Deep Down Inside

Pia Devina
Chapter #4

If It's Possible to Erase the Past

Pertengahan tahun, dua tahun sebelumnya.

TING.

Pintu lift terbuka kembali setelah sebelumnya hampir tertutup sepenuhnya. Audrey buru-buru menekan salah satu tombol demi membantu seseorang di luar sana yang berniat untuk masuk ke dalam lift. Detik berikutnya, pintu lift pun terbuka, diiringi dengan munculnya seorang lelaki yang sedang membawa setumpuk kertas di atas kedua tangannya──dari perut hingga leher lelaki itu.

Kening Audrey mengernyit. Orang itu nggak akan bisa turun sampai lantai bawah tanpa kertas-kertasnya jatuh berhamburan, kalau megang dokumennya segunung gitu, batinnya.

Lelaki berkemeja abu-abu itu tampak tergesa-gesa saat melangkahkan kakinya masuk ke dalam lift, hingga dia hampir tersandung dengan langkahnya sendiri dan nyaris menubruk Audrey yang tengah mematung menunggunya masuk.

Tuh, kan! batin Audrey lagi.

Audrey gemas sendiri kenapa lelaki itu perlu datang di saat genting seperti ini, satu lift dengannya. Sekarang sudah jam sembilan lewat, dan dia harus segera ada di kantor bila tidak ingin manajer bagian Regulatory Affairs di kantornya mengaum kepadanya.
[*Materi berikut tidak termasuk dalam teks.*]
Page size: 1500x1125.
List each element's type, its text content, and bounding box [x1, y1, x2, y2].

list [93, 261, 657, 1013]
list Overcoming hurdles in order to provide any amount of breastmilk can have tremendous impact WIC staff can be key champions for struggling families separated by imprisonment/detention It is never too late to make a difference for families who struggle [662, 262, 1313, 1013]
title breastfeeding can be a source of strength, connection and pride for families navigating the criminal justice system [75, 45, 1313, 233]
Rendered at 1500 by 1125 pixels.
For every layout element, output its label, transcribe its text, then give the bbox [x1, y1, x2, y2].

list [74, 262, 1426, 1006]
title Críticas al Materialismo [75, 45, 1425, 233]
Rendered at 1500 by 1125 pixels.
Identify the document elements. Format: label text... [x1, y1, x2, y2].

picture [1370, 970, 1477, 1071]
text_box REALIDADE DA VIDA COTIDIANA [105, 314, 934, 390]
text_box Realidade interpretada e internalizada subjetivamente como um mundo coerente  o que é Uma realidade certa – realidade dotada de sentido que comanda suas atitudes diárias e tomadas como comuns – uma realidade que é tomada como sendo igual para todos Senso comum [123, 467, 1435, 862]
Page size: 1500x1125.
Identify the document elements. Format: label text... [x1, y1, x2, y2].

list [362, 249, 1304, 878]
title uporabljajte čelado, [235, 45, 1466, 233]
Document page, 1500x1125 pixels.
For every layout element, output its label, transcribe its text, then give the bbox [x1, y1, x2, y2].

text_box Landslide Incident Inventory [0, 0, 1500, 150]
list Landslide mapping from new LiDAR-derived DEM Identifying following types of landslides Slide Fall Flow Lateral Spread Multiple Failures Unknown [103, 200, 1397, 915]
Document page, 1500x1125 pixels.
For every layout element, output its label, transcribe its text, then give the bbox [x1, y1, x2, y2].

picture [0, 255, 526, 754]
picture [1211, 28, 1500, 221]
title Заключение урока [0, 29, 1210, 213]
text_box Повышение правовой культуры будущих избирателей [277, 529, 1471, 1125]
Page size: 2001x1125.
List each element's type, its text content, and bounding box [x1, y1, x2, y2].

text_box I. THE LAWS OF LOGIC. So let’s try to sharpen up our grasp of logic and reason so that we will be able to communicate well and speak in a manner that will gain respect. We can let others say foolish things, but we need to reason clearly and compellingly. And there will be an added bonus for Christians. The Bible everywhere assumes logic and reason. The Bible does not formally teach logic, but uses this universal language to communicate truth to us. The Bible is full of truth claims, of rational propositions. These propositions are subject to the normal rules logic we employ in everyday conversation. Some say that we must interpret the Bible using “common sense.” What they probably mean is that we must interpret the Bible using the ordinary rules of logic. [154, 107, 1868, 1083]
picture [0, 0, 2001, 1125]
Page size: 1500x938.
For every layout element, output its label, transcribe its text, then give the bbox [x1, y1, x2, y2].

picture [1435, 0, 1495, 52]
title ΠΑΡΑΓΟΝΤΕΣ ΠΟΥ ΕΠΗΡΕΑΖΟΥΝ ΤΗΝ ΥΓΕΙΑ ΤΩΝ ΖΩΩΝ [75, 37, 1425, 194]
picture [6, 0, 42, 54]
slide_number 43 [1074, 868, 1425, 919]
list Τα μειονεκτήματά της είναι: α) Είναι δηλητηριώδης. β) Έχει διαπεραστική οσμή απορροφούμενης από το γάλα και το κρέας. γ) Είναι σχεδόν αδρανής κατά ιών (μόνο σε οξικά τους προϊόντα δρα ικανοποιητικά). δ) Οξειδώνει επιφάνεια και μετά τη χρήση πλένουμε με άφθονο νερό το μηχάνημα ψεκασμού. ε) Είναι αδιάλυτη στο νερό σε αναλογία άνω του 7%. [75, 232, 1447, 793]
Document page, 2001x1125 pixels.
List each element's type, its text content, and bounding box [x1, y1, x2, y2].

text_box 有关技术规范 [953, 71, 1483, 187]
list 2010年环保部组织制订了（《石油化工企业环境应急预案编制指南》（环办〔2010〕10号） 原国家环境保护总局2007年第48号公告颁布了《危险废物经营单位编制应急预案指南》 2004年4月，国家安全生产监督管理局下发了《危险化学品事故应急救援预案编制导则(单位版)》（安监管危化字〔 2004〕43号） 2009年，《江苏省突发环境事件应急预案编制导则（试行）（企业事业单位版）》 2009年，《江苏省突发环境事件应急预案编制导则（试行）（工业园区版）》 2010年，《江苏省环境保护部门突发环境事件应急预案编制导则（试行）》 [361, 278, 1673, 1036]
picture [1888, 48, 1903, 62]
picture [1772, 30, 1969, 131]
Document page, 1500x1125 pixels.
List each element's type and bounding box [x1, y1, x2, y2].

Tadi malam Audrey tidak bisa tidur. Jam setengah tiga pagi dia baru bisa tertidur setelah akhirnya dia memutuskan untuk menyeduh susu hangat yang akhirnya berhasil membuatnya agak mengantuk.

Satu detik yang terasa satu tahun saat dia menunggu lelaki bertubuh tinggi dan berkemeja fit slim berwarna biru cerah yang agak mempertontonkan otot lengan hasil nge-gym-nya──ini tebakan Audrey aja, sih, kalau lelaki itu memang suka nge-gym──masuk ke dalam lift yang isinya hanya Audrey, ketika tiba-tiba...

“WOOO!” Audrey menjerit, namun dengan gerakan spontan tangannya menahan tumpukan dokumen yang hampir tumpah ke wajahnya. Posisi kakinya yang otomatis berkuda-kuda──bahkan di atas high heels yang tingginya tujuh sentimeter yang dipakainya──berhasil mencegah masalah yang mungkin akan terjadi barusan.

Astaga, pagi-pagi sudah hampir tertimpuk tumpukan dokumen? This is a bad sign, keluhnya di dalam hati.

Sorry!” sebuah suara muncul saat lelaki di hadapan Audrey itu menyembulkan kepalanya dari balik gunungan dokumen. Lelaki itu tampak menyesal dengan apa yang baru saja terjadi. Senyum kikuk tersimpul dari bibirnya yang tipis. Kacamata bertepian abu-abu bertengger di atas hidungnya mancung. Lalu, sepasang mata beriris cokelat menatapnya dengan ekspresi yang seakan berkata, “Sorry banget gue hampir bikin tumpukan dokumen ini mendarat di muka lo.”

Audrey berdeham, lalu berkata, “Kayaknya lo butuh bantuan. Perlu gue bawain sedikit dokumen-dokumennya?”

Lelaki itu lantas senyum sumringah. “Sorry banget kalau ngerepotin. But it's okay. Gue bisa sendiri kok.”

Dia jaga gengsi, Audrey menilai──dalam hati tentunya.

Lelaki itu sekarang sudah berdiri tepat di samping tubuh Audrey yang tingginya hanya sebatas bahu lelaki itu. Pintu lift pun berdenting lagi, tertutup rapat.

Lalu, lelaki itu menoleh dan berusaha tersenyum santai ke arah Audrey. Namun peluh di dahinya tidak bisa berbohong kalau dia memang membutuhkan bantuan.

Audrey memiringkan kepala. “Serius nggak butuh gue bantu?”

Lelaki itu terdiam selama dua detik sebelum akhirnya menjawab, “If you don't mind, please?”

Audrey berdecak. Dari tadi, kek, pikirnya.

Setelah itu, dengan gerakan cekatan Audrey mengambil sepertiga tumpukan dokumen milik lelaki itu ke dalam pelukannya. Mereka pun menghabiskan hampir sepuluh menit pertama kebersamaan mereka dengan mengobrol di dalam lift dan berjalan bersama menuju basement.